« Yuji » signifie « Grand esprit ouvert », un nom qui convient parfaitement à ce jeune Japonais enjoué, sympathique et bourré d’énergie. Yuji est ouvert à tout et toujours prêt à affronter la nouveauté. Ainsi, il suivit un guide de montagne, rencontré dans un magasin d’articles d’escalade à Tokyo, qui lui avait demandé s’il n’avait pas envie de grimper. Les cours coûtaient un peu plus de 100 F par jour et Yuji était obligé de travailler dur dans l’entreprise paternelle pour les payer. Mais qu’importait! Il accompagna son maître dans les sites d’escalade des environs de Tokyo. D’emblée, il parvint à gravir une voie de 5.9 à vue et en moulinette; en fin de journée, il échouait de justesse dans un des passages les plus difficiles de la région. Enthousiaste, il commença aussitôt à s’entraîner, il travailla les tractions, effectua des traversées le long des murailles d’un château de Tokyo. Mais cet entraînement intensif provoqua chez lui des lésions aux épaules et Yuji dut se ménager une pause de six mois.

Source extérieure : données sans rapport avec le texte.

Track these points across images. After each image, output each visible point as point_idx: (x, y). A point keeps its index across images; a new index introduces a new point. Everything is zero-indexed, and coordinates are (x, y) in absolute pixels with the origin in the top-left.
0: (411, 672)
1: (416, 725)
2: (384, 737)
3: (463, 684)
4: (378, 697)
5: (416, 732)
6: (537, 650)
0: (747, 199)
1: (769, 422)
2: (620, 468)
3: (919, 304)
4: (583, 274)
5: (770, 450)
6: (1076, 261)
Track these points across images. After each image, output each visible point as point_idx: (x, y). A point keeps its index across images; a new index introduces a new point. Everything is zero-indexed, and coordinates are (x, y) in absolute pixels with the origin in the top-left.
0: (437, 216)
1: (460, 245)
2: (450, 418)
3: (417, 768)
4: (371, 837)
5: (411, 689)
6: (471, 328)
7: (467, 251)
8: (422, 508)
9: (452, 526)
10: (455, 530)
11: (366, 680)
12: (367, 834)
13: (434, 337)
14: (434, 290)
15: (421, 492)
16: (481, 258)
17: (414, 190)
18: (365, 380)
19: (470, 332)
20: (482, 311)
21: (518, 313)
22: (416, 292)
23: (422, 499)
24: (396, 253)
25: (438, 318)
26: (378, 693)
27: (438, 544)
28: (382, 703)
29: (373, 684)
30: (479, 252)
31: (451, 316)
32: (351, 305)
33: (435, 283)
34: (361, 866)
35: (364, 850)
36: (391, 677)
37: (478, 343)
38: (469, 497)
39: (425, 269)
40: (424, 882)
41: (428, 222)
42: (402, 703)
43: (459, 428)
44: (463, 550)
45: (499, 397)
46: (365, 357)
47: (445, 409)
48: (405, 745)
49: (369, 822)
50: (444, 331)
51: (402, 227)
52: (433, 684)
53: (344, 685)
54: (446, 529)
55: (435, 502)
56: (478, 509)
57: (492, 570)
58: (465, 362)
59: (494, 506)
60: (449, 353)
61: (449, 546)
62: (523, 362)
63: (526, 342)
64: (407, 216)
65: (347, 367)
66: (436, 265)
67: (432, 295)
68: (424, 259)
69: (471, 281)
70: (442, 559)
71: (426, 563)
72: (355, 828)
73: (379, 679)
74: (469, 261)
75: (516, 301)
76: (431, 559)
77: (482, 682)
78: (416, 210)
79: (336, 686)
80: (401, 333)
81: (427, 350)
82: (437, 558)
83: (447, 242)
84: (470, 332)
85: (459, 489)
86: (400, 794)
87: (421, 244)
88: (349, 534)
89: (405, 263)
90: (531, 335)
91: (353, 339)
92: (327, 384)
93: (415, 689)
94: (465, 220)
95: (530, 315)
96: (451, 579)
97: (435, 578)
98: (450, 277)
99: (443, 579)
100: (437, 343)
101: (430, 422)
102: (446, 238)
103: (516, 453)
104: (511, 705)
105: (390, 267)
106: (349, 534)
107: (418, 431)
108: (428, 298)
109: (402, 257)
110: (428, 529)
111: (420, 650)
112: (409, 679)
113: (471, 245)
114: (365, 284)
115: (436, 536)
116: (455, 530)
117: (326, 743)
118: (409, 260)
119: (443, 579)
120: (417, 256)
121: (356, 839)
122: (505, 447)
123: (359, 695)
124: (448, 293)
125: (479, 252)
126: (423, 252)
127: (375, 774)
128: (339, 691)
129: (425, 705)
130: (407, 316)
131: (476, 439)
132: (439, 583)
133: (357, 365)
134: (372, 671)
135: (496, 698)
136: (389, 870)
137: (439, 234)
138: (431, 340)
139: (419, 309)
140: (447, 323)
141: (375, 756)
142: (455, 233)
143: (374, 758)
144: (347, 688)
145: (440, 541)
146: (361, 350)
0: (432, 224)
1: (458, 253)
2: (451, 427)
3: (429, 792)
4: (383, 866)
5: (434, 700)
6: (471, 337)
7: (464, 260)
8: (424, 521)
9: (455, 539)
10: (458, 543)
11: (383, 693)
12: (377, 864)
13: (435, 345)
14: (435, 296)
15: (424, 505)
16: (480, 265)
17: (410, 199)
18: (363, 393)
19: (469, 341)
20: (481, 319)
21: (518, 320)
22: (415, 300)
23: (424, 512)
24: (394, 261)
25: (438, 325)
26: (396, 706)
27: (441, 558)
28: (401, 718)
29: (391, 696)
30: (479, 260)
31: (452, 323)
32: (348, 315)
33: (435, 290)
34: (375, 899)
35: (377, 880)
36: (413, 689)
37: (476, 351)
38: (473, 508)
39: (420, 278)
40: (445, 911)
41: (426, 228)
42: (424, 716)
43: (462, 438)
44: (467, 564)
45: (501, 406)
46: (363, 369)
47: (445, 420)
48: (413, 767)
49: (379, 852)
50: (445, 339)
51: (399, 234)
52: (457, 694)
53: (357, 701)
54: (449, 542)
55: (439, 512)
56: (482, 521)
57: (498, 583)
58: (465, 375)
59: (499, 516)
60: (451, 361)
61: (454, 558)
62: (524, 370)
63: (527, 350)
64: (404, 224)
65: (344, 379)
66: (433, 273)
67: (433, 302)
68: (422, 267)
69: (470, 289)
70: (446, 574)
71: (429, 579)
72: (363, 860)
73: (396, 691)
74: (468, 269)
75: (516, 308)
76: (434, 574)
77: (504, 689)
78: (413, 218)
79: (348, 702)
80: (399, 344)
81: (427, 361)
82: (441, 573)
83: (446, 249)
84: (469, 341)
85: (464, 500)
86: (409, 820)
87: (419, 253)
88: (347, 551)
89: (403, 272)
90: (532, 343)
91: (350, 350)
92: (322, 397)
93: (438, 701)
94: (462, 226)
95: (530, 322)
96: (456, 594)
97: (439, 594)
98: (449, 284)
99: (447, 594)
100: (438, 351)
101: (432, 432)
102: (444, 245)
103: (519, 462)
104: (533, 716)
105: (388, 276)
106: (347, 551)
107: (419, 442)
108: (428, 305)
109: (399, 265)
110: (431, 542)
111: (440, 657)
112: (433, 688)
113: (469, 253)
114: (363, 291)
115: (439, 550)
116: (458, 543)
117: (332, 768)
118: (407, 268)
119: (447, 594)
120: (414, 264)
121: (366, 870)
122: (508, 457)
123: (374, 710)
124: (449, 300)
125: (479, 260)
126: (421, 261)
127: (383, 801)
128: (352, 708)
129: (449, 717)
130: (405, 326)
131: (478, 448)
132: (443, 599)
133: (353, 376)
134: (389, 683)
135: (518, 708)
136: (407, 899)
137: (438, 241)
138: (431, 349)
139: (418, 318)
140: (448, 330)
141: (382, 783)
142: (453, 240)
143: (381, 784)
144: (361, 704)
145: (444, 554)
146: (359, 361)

Des photos d’escalade provenant des USA l’incitèrent alors à quitter l’école et la maison familiale. Il a dix-sept ans quand il décide de partir aux États Unis pour y passer six mois avec un de ses amis japonais. Il séjourne dans les sites les plus prestigieux, au Yosemite, à Joshua Tree et à Smith Rock. Il y réalise des fissures extrêmement dures comme Phoenix, et Cosmic Debris, mais les grimpeurs européens qui » s’élèvent dans les voies les plus extrêmes avec d’étranges contorsions et réussissent à s’accrocher à des prises minuscules » le fascinent. De retour au Japon, il termine ses études, travaille et s’entraîne dans la perspective d’un voyage en Europe prévu pour l’été 1988.
En deux mois passés à Buoux, il progresse du 7b au 8b, il inscrit alors à son palmarès la quatrième ascension des Spécialistes et la première à vue d’Orange Mécanique. Il s’essaie également à la compétition, prend la huitième place à Marseille et la treizième au Rockmaster d’Arco.
Le milieu européen et son obsession des performances ne lui plaisent guère, tout cela lui semble bien trop sérieux, trop obsessionnel et l’aurait presque découragé de l’escalade. Il retourne donc au Japon, mais constate très vite que grimper lui manque. Alors il revient définitivement en Europe. Après sa victoire aux rencontres de coupe du monde de Francfort, en 1989, il décide de partager un appartement à Aix avec François Legrand. Bien que Yuji ne parle pas français, les deux copains passent une année ensemble visant un même objectif : gagner la coupe du monde. » Nous consacrions environ neuf heures par jour à grimper dans les rochers et nous entraînions encore le soir sur notre petit mur d’escalade, parfois même jusqu’à une heure du matin. » Yuji profite beaucoup de l’enseignement de François, pourtant ce programme d’entraînement le stresse et ne le satisfait guère parce qu’il ne lui convient pas. Bientôt la rivalité s’installe entre eux et devient tout aussi problématique.
Au printemps 1991, Yuji parcourt l’Espagne et passe quelques bons moments avec Carles Brascô et ses amis. Contraint au repos à la suite d’une blessure, il consacre davantage de temps à faire la fête qu’à grimper. Vers la fin de l’année, il se blesse de nouveau les doigts à Francfort, il décide alors de faire de la course à pied et de la natation pendant un mois et de suivre un régime. Après cette pause, il remporte une victoire inattendue au Rockmaster d’Arco en 1991 puis une autre, et la plus belle sans doute, lors des rencontres de coupe du monde à Tokyo.
En compétition comme sur les rochers, il fascine par son style puissant et dynamique tout en restant souple et extrême-ment vif. Après avoir connu des hauts et des bas en 1992, Yuji cherche une explication au ralentissement de sa progression. Teluaki Obana, un maître de yoga, lui prodigue des conseils. Ce sage de soixante-quinze ans l’initie au yoga, lui enseigne comment se détendre, mieux respirer et vivre sainement. Il lui fait comprendre qu’il peut tout atteindre, s’il le veut. Depuis, Yuji a l’impression d’être devenu un autre homme.